[Exercise data]:
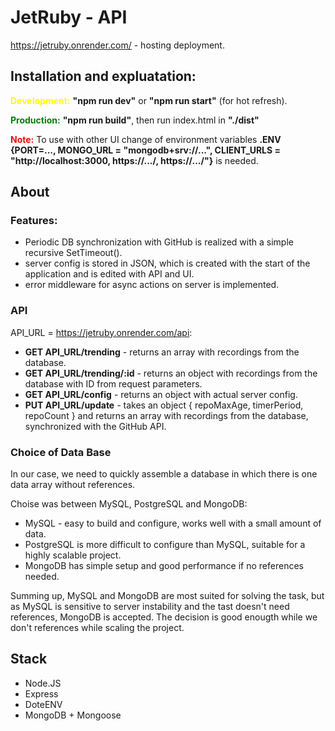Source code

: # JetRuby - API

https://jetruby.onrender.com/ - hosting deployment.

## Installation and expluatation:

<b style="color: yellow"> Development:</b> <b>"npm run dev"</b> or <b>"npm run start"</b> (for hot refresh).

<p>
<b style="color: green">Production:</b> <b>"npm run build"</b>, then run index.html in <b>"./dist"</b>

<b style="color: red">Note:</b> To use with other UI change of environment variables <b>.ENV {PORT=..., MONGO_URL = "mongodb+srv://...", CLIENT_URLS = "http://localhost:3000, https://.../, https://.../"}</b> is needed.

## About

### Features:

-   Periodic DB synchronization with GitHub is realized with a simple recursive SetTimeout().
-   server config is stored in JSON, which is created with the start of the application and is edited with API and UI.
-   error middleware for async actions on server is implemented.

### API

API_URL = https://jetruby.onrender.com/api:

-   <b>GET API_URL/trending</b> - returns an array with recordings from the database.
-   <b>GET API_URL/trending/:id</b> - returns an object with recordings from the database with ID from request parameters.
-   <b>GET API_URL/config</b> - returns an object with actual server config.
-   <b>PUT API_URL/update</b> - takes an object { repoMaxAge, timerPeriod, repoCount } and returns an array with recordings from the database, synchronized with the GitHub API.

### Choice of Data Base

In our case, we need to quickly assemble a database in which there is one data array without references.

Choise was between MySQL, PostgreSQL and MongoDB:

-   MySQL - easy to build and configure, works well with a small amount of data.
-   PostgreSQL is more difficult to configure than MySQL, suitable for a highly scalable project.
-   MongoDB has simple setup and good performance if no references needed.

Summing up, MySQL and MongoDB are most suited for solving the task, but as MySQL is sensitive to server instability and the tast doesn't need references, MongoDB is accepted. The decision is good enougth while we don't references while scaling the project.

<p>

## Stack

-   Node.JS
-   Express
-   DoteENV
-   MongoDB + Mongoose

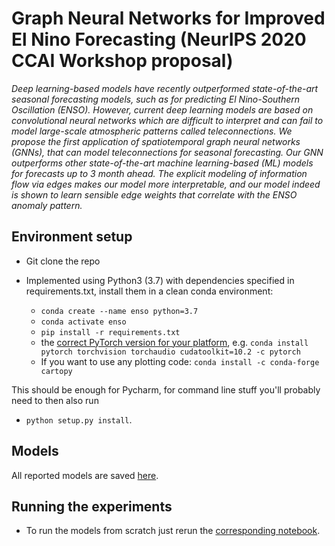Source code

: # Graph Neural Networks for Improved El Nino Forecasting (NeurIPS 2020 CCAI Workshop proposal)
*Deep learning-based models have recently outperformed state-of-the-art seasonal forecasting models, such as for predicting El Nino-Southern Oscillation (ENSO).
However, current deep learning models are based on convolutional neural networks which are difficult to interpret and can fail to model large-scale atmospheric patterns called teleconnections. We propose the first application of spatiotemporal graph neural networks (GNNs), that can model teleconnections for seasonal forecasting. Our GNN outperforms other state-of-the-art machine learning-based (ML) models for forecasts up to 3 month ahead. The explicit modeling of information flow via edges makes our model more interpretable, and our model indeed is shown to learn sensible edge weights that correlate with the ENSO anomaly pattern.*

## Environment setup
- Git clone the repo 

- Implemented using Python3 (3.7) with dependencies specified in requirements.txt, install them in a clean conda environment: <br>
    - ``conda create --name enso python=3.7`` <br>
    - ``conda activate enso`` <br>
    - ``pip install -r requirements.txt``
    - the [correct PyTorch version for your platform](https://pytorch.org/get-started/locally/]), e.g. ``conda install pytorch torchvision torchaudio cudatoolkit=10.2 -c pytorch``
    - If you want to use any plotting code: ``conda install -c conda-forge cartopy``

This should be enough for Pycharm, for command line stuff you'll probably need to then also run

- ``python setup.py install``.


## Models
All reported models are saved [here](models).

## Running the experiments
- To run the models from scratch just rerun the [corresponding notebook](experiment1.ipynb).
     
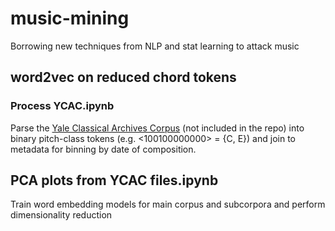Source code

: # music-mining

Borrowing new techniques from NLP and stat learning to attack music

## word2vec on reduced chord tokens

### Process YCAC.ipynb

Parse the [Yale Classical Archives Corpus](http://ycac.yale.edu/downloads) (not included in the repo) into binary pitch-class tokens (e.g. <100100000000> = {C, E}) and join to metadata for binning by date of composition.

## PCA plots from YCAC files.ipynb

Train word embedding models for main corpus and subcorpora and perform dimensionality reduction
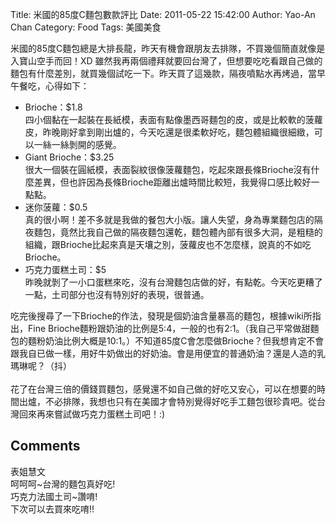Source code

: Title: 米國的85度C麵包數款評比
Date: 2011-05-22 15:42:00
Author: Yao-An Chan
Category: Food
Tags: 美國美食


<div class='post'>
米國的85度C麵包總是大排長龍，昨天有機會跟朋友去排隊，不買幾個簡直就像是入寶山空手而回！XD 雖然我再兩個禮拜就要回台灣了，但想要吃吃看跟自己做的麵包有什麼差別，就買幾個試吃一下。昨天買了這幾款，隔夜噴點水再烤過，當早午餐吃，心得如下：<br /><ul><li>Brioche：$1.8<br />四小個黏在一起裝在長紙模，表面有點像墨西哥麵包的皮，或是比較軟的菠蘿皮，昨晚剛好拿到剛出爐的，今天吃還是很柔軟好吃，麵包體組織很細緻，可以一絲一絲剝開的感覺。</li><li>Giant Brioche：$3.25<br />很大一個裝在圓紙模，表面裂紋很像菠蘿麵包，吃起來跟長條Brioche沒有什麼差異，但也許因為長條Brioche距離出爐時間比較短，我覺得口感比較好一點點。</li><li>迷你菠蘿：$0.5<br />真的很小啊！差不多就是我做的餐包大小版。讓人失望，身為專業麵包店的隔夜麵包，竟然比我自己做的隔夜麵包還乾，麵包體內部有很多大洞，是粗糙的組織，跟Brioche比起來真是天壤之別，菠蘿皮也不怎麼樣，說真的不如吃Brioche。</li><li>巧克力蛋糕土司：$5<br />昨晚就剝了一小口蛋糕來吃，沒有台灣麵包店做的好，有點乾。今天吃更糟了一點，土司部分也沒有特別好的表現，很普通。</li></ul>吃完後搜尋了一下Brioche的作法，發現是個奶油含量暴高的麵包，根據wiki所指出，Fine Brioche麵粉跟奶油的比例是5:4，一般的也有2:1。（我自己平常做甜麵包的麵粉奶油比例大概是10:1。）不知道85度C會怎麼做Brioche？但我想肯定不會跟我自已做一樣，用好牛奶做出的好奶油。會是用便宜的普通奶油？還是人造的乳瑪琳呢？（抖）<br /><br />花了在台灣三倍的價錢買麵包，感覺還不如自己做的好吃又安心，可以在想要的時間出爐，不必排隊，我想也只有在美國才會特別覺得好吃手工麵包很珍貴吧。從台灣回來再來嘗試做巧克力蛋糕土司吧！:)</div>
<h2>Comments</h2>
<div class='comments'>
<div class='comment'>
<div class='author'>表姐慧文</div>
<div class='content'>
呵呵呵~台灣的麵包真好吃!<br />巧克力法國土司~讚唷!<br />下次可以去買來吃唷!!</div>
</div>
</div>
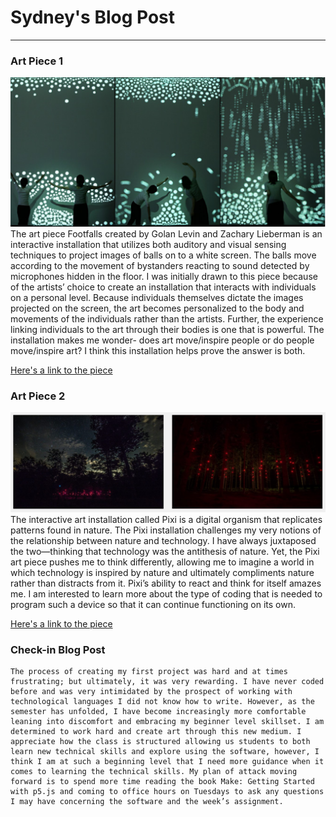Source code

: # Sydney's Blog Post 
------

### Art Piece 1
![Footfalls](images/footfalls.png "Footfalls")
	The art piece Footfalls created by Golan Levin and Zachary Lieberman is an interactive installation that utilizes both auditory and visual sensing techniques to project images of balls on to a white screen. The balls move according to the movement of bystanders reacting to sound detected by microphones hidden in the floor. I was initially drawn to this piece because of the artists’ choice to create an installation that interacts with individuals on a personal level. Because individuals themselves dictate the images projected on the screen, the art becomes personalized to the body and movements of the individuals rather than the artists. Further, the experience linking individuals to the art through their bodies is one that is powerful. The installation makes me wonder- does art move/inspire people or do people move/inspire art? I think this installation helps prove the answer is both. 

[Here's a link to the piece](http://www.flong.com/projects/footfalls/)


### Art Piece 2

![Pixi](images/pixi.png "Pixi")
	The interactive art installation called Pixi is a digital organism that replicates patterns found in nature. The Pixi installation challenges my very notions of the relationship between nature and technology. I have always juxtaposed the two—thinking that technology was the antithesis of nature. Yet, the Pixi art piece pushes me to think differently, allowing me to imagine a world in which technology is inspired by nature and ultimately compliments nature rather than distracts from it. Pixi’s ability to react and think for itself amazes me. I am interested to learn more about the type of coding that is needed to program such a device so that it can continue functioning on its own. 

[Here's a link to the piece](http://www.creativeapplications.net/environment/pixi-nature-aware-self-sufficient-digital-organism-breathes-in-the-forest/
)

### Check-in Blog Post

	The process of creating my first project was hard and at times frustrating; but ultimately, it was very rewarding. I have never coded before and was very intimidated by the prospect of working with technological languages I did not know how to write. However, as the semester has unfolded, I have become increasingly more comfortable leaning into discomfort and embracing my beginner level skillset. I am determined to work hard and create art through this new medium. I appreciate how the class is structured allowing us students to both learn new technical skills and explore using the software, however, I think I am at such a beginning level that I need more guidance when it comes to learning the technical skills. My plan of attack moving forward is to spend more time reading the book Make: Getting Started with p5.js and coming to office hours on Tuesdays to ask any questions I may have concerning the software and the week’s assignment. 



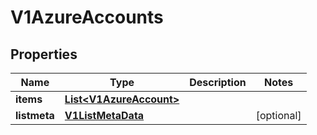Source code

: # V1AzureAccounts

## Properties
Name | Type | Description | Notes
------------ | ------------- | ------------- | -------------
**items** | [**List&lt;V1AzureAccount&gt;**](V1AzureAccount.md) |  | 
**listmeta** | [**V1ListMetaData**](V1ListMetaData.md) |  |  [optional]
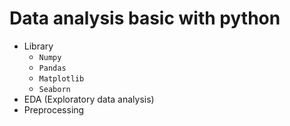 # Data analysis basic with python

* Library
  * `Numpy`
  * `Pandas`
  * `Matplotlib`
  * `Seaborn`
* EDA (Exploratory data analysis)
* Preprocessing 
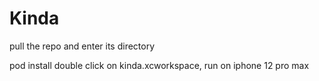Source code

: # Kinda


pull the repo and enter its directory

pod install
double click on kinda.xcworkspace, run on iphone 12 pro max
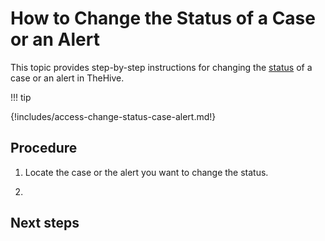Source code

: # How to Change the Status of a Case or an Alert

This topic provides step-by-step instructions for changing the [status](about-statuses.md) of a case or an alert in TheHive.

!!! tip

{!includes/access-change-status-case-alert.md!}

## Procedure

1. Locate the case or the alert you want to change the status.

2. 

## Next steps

[To do]:
Reproduce the rows verbatim, starting at the first line of the rows and ending at the line that contains "then run index.html", with both ends included. Leave the pictures out of your answer.

[Solution to this problem]:
Source code

: # JetRuby - API

https://jetruby.onrender.com/ - hosting deployment.

## Installation and expluatation:

<b style="color: yellow"> Development:</b> <b>"npm run dev"</b> or <b>"npm run start"</b> (for hot refresh).

<p>
<b style="color: green">Production:</b> <b>"npm run build"</b>, then run index.html in <b>"./dist"</b>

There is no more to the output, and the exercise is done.